Application of Machine Learning to Construct Investment Portfolios
Application of Machine Learning to Construct Investment Portfolios
Speaker: Dr. Eugene Pinsky, Associate Professor of the Practice
Moderated by: Kia Teymourian, Assistant Professor of Computer Science
January 28, 2021
Abstract: One of the primary applications of machine learning methods is to uncover patterns from historical relationships and trends in the data. In unsupervised learning, we apply these methods and let the system itself find structure in the data. The most widely used algorithm in such learning is kmeans clustering that looks for patterns in data and partitions the data points into k groups (“clusters”). The key to using such a method is the existence of similarity (distance) measure with resulting clusters containing “close” points. With clustering, we discover patterns in data and classify data according to cluster membership. This provides a way to describe even the large data sets in much simpler terms.

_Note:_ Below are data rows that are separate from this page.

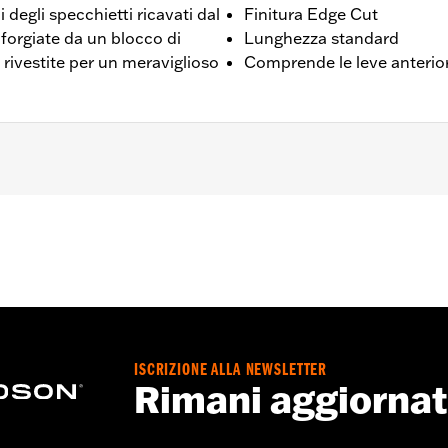
 degli specchietti ricavati dal
Finitura Edge Cut
forgiate da un blocco di
Lunghezza standard
 rivestite per un meraviglioso
Comprende le leve anterior
 dal '88 in poi (tranne FLTRXRRSE dal '25 in poi) e Trike dal 
l selettore delle marce
teriore e posteriore e bulloneria cromata
ISCRIZIONE ALLA NEWSLETTER
Go to
www.h-d.com/warranty
for full details
Rimani aggiorna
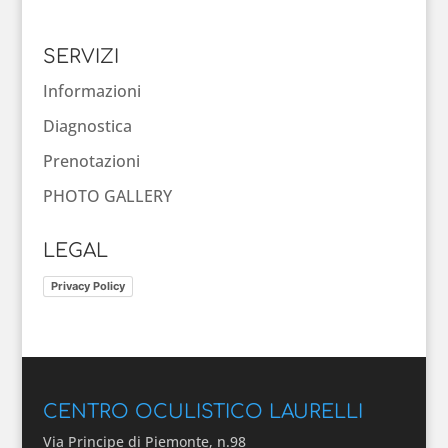
SERVIZI
Informazioni
Diagnostica
Prenotazioni
PHOTO GALLERY
LEGAL
Privacy Policy
CENTRO OCULISTICO LAURELLI
Via Principe di Piemonte, n.98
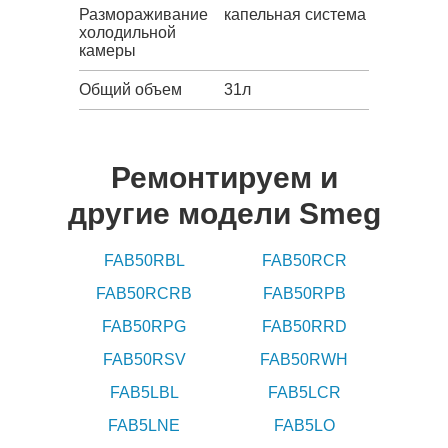
Размораживание
капельная система
холодильной
камеры
Общий объем
31л
Ремонтируем и
другие модели Smeg
FAB50RBL
FAB50RCR
FAB50RCRB
FAB50RPB
FAB50RPG
FAB50RRD
FAB50RSV
FAB50RWH
FAB5LBL
FAB5LCR
FAB5LNE
FAB5LO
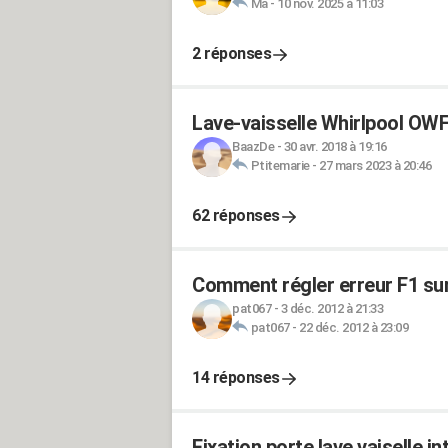
Ma
-
10 nov. 2025 à 11:03
2 réponses
Lave-vaisselle Whirlpool O
BaazDe
-
30 avr. 2018 à 19:16
Ptitemarie
-
27 mars 2023 à 20:46
62 réponses
Comment régler erreur F1 sur
pat067
-
3 déc. 2012 à 21:33
pat067
-
22 déc. 2012 à 23:09
14 réponses
Fixation porte lave vaiselle i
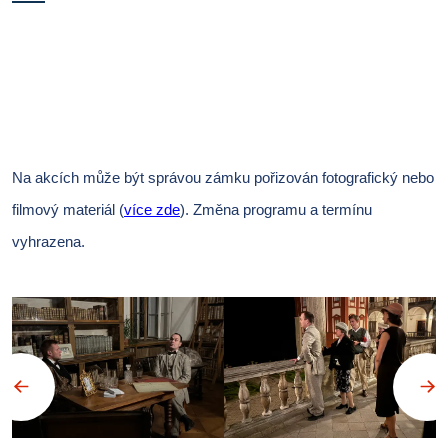
Na akcích může být správou zámku pořizován fotografický nebo
filmový materiál (
více zde
).
Změna programu a termínu
vyhrazena.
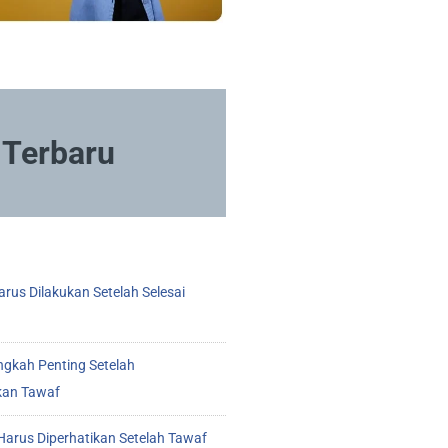
Terbaru
rus Dilakukan Setelah Selesai
ngkah Penting Setelah
kan Tawaf
arus Diperhatikan Setelah Tawaf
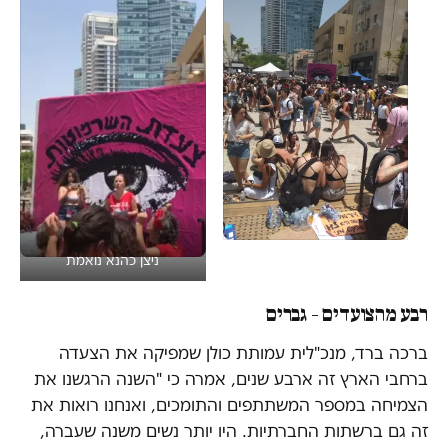
ניצן כהנא נואמת
רבע מהצועדים – גברים
ברכה ברד, מנכ"לית עמותת כולן שמפיקה את הצעדה
ברחבי הארץ זה ארבע שנים, אמרה כי "השנה הרגשנו את
הצמיחה במספר המשתתפים והתומכים, ואנחנו רואות את
זה גם ברשתות החברתיות. היו יותר נשים משנה שעברה,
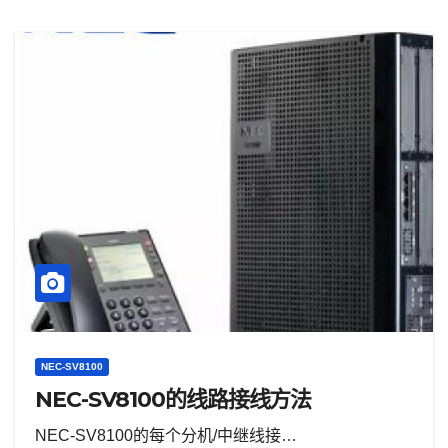
NEC-SV8100
NEC-SV8100的线路接线方法
NEC-SV8100的每个分机/中继线接…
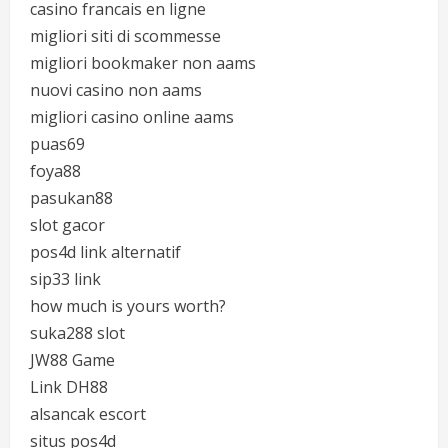
casino francais en ligne
migliori siti di scommesse
migliori bookmaker non aams
nuovi casino non aams
migliori casino online aams
puas69
foya88
pasukan88
slot gacor
pos4d link alternatif
sip33 link
how much is yours worth?
suka288 slot
JW88 Game
Link DH88
alsancak escort
situs pos4d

Such clustering methods have been successfully used in a variety of areas. In many applications, data points could have many dimensions and evolve over time. It is of interest, therefore, not only to identify the clusters but to examine the evolution of the data patterns in time. To address this problem, we divide time into periods, add time periods as an extra description to data points and apply k-means clustering to the resulting data. With this extension, the data patterns within the same time periods are reflected in the same cluster membership, whereas temporal evolution of these patterns can be described by paths in the appropriate (cluster, time) space. As a result, the time behavior of points in a large data set can be described in a much simpler way by simply specifying a trajectory of clusters that these points occupy in the successive time periods. To measure the difference of patterns in time, we propose to use the Hamming distance of their trajectories. This measure is easy to compute and visualize. It has a simple analytical interpretation as the duration of time when data points exhibit different patterns (different clusters).
We illustrate this approach by considering an important practical problem in financial industry: choosing mutual funds to construct diversified investment portfolios. The traditional approach of constructing such portfolios involves computing the correlations between the component funds. However, these correlations change over time, especially during significant market events. This makes it difficult to construct such portfolios in practice. We use historical daily data on thousands of mutual funds over multi-year period. We then apply k-means clustering to the vectors of daily returns for each fund and year. This allows to represent annual correlation patterns of funds by clusters and to describe changing fund correlations by cluster paths. We use Hamming distance of cluster trajectories as a measure portfolio diversification. It has a simple intuitive interpretation as the average time when funds exhibit different performance return patterns. We present some examples and compare the portfolios computed by traditional approach and by clustering.
The proposed method can be used in many applications where we need to analyze and visualize evolution of large multi-dimensional data patterns over time.